The Earth interacts intimately with all Earth’s creatures. How can any human reasonably think that systemic disregard of the Earths’ ecological balance will result in anything but disaster for the already struggling planet, as well as its inhabitants? The position that the church should take is that not only is fracking morally wrong, fracking is global suicide.
The Rev. Dr. William Thomas Jr.
Little White Chapel
Fracking is most certainly an ecological concern, and it is absolutely connected to poverty.
As I address this week's question, I am dismayed but not surprised to read of the latest report of the U.N. Intergovernmental Panel on Climate Change, the work of hundreds of scientists from around the world. “Worst Is To Come,” says one headline, unless greenhouse emissions are brought under control. The world's food and water supply is already being harmed and predictions are dire.
Though “greenhouse” may sound benign, these gases (mostly carbon dioxide) which are altering our climate are produced from burning fossil fuels such as petroleum. Blasting millions of gallons of sandy water into the depths of the Earth to harvest every last whiff of natural gas or drop of oil — fracking — is being done because it is more profitable than reducing our energy consumption or converting faster to green alternatives, in the short run anyway.
As for fracking's connection to poverty, here's another headline: “Poorest High on List of Victims” of climate change.
What the Church of England is asserting, that the poor will suffer if fracking is ended, is ridiculous. The poor don't own oil and gas fields, and they use a tiny proportion of the energy resources we consume. The poor already suffer disproportionately from fracking's waste of water and pollution of ground water, just as they will from the rising cost of food and drinking water as climate change proceeds.
I usually refrain from telling churches what to do but in this case I beg everyone who hasn't already to join in opposing anything that contributes to climate change, and that includes fracking.
Christians should stand for important causes that affect mankind. We’re all made in God’s image, and everyone requires certain necessities to ensure proper thriving. It’s odd that “fracking” has now become an acceptable substitute for the F-expletive, and people use it to mean something terribly nasty when in fact it’s not so much.
Fracking is a means of drilling, whereby holes are punctured below the water table into the shale strata, and liquid is forced into cracks to break the barriers between us and trapped energy. It’s an amazing advance, but of course, like any technological jump, there are problems to overcome, and those are primarily related to the “possible” aftermath drifting upward into groundwater.

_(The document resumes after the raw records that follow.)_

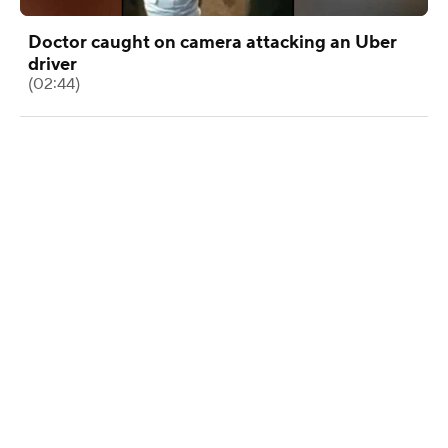
Doctor caught on camera attacking an Uber
driver
(02:44)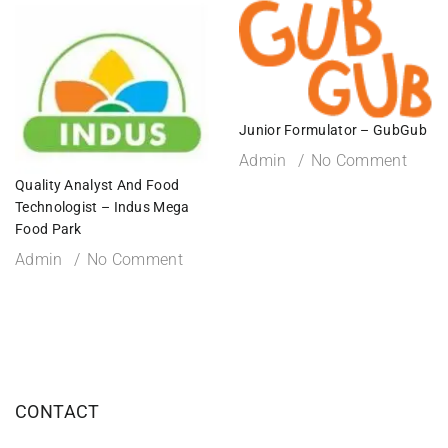
Junior Formulator – GubGub
Admin
No Comment
Quality Analyst And Food
Technologist – Indus Mega
Food Park
Admin
No Comment
CONTACT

Everyone needs both power and water, not one or the other, so we simply must work out the bugs.
England is no third-world country, either, and it essentially invented water filtration to make it potable. As well, modern drillers construct underground barriers to prevent frack-fluids from polluting, so I believe the forward progress here trumps the risks, though all care must be maintained, along with research diligence to refine the technique and eliminate worries altogether.
The pope is a popular voice, but what he thinks hardly sways any of non-Catholic subscription simply because he opines or poses with T-shirts. Personally, I favor the Anglican Church’s position, because energy needs will only grow, and I am inclined to think that any water issues will be minor and localized. This may not be the case in countries where people still use a bucket rather than a faucet to get their drinking water. I understand that Argentina is such a place where a large minority has no connection to public water or sewage, which suggests that they have greater issues than fracking to worry about, and maybe they should solve those before launching any fracking of their own.